The exact population of these fish is unknown. However, most species have a conservation status of Least Concern with a stable population. The Emporer, the Yellow, the French and Blueface angelfish are a few species with that designation.
The Bluespotted angelfish is one exception with a conservation status of Data Deficient. Habitat destruction is the reason for the low population of this fish.
Angelfish Predators and Prey
These fish are omnivores. Sponges are their main diet. They also eat algae and small pieces of shrimp. Some larger species such as the Queen angelfish eat bigger types of prey like jellyfish. These fish hunt during the day time and hide in the coral reef at night where it’s safe.
What eats angelfish?
What do angelfish eat?
The conservation status of most species is Least Concern with a stable population.
Angelfish Reproduction and Lifespan
These fish spawn in the winter season. They are polygynous (have multiple partners). The male flaps its pectoral fins to attract females. A male usually has a group of 4 females, also called a harem, to mate with. One of the most amazing facts about an angelfish is if a male leaves a harem of females, one of the females changes into a male and takes his role.
After mating, a female lays at least 500 eggs. Some species lay more. The Queen angelfish can release 75,000 eggs! The eggs float in the water for 1 to 3 days until they hatch into larvae. Larvae survive on algae and plankton as they grow into adult fish.
Though the larvae are clear, they are vulnerable to being eaten by small or large fish passing by. This is why angelfish have such a large number of eggs. So, at least some are likely to survive into adulthood. The mother and father are not involved with their young once they are released as eggs.

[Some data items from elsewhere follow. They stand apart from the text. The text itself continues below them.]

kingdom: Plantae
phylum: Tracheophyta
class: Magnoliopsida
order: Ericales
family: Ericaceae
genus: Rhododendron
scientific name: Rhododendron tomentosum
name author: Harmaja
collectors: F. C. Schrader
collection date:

Sexual maturity is reached between 6 and 12 months of age. The lifespan of an angelfish is up to 15 years.
Angelfish in Fishing and Cooking
These fish are not a major target of commercial fishermen. However, they are sometimes caught and sold to pet stores and breeders. Some fish hobbyists like to put them in their tropical aquariums at home. They are colorful additions to aquariums in businesses, too.
These fish are not a popular item for people to eat, but some people consume them. They are known to carry parasites and bacteria that could be harmful to someone who eats one.